President Bush established a Commission to investigate the level of care being provided to injured veterans returning from Iraq and Afghanistan. The Commission, which is headed by Sen. Dole, R-Kan. and Donna Shalala, former health secretary under President Clinton, will investigate military and veterans hospitals to identify the system’s failures in its treatment of returning veterans. The White House released the names of seven additional members of the Commission including two veterans wounded in Iraq, the wife of an injured Army Staff Sergeant, and the Chairman and CEO of a not-for-profit that constructs “comfort homes” for hospitalized military personnel. Ominously missing from the list were personnel or personnel representatives from VA or DoD healthcare facilities.
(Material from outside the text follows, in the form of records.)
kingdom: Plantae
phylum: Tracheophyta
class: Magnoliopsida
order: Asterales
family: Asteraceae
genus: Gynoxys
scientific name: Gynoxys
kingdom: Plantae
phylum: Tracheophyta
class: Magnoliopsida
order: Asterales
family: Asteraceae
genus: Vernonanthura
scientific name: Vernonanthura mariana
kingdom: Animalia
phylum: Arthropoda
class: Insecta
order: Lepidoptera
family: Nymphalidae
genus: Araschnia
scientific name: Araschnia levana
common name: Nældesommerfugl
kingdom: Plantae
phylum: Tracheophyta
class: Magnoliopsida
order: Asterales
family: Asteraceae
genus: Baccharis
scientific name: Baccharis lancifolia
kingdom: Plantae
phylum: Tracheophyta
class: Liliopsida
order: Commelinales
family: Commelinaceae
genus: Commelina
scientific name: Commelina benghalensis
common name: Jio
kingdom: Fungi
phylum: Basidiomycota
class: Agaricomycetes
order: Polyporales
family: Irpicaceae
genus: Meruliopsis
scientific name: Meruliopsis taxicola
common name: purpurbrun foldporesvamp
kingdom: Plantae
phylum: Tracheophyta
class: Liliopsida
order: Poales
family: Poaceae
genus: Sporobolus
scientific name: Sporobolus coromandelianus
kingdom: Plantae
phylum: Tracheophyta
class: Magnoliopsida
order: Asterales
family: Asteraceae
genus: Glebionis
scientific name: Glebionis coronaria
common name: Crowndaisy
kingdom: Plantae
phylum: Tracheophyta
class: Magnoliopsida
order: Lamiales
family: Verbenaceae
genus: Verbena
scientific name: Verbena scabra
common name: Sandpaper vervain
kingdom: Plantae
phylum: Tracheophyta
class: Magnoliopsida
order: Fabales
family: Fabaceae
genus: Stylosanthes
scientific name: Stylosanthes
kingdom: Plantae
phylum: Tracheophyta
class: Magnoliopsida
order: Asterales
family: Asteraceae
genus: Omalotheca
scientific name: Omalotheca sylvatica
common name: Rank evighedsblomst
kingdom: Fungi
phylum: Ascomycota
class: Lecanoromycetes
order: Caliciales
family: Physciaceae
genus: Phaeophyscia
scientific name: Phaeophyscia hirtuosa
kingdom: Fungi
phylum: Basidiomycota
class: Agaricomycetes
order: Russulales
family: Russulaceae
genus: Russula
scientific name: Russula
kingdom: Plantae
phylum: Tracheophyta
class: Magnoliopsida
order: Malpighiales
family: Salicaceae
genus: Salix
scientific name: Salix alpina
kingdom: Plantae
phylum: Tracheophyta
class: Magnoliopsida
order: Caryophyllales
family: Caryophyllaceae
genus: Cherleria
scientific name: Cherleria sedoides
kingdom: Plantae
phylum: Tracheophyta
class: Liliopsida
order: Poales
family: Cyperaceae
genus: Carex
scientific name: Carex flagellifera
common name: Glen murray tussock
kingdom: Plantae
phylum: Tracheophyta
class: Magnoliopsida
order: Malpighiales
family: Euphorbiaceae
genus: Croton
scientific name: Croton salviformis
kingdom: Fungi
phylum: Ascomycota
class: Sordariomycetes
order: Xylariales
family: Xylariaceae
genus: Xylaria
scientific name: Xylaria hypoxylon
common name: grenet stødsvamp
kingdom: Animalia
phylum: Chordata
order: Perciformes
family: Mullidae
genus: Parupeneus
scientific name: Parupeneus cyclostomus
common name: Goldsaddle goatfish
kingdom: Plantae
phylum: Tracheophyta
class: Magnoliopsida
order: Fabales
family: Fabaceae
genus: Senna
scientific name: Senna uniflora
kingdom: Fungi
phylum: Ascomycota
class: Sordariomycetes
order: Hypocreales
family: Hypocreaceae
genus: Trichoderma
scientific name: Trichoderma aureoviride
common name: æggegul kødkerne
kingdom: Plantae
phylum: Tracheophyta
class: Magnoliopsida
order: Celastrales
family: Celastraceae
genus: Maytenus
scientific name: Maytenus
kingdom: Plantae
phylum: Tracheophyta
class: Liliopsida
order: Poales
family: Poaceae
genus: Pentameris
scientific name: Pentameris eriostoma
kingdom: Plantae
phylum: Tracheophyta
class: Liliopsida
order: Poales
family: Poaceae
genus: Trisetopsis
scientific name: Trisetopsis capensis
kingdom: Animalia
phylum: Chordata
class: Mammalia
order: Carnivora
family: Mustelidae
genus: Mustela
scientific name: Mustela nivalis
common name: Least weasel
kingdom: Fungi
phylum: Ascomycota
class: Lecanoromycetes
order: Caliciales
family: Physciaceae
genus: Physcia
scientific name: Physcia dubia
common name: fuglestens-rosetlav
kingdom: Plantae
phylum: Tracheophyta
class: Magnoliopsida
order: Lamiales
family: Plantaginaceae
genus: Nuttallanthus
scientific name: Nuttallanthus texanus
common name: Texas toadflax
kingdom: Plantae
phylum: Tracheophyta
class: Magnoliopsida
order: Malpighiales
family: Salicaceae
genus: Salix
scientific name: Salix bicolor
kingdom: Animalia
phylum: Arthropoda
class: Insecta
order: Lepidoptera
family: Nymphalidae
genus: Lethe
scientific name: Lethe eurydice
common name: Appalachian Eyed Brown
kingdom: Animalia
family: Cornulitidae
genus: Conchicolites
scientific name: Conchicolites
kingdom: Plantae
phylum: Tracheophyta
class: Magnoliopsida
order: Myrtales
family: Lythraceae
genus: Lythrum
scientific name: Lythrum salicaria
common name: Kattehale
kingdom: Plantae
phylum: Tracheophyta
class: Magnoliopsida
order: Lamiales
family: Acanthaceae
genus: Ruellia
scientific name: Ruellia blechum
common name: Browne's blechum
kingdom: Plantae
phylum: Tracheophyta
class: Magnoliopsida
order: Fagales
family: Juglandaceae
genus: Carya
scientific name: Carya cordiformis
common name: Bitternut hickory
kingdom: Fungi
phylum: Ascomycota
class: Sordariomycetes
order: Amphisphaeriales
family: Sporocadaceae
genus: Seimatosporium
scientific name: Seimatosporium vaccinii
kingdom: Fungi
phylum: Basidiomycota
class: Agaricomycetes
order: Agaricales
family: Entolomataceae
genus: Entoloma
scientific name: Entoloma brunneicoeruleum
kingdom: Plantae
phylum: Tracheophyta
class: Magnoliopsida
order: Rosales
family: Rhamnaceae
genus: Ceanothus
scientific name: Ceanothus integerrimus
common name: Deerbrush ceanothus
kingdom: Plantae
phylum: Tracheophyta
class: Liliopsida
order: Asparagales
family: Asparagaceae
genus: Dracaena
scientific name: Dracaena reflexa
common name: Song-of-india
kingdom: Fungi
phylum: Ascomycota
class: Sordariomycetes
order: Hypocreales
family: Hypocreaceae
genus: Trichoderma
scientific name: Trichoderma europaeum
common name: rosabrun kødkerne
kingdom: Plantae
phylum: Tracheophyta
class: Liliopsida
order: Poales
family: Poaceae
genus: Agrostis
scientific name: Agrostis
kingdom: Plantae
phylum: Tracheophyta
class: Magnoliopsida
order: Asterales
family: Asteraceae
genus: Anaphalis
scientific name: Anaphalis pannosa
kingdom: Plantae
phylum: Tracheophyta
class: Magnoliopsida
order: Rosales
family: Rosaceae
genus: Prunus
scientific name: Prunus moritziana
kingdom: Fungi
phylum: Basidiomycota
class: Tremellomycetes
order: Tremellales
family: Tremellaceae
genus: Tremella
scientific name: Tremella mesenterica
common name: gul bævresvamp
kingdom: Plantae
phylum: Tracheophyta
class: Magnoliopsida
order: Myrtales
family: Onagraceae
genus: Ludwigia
The rank and file employees of VA and DoD medical facilities, which are represented by AFGE, have actively expressed their concerns in the adequacy of healthcare being provided to veterans and military personnel. These employees, many of whom are veterans themselves, have witnessed first hand how budget shortfalls, staffing shortages, and outsourcing have adversely affected patient care.

AFGE has been at the forefront in veterans’ healthcare advocacy, by leading the fight for assured funding and against privatizing military and veterans’ health services. Despite the challenges of working under chronic budget shortfalls and financial uncertainty federal employees have proven through comparative studies that they can operate more effectively than private contractors.

“It has been the position of this Administration that tasks delivered by non-medical personnel be contracted out, despite their exceedingly high cost and overly reported benefit. Instead of looking for ways to line the pockets of outside contractors, this Congress should invest in its dedicated, committed federal staff,” Gage added.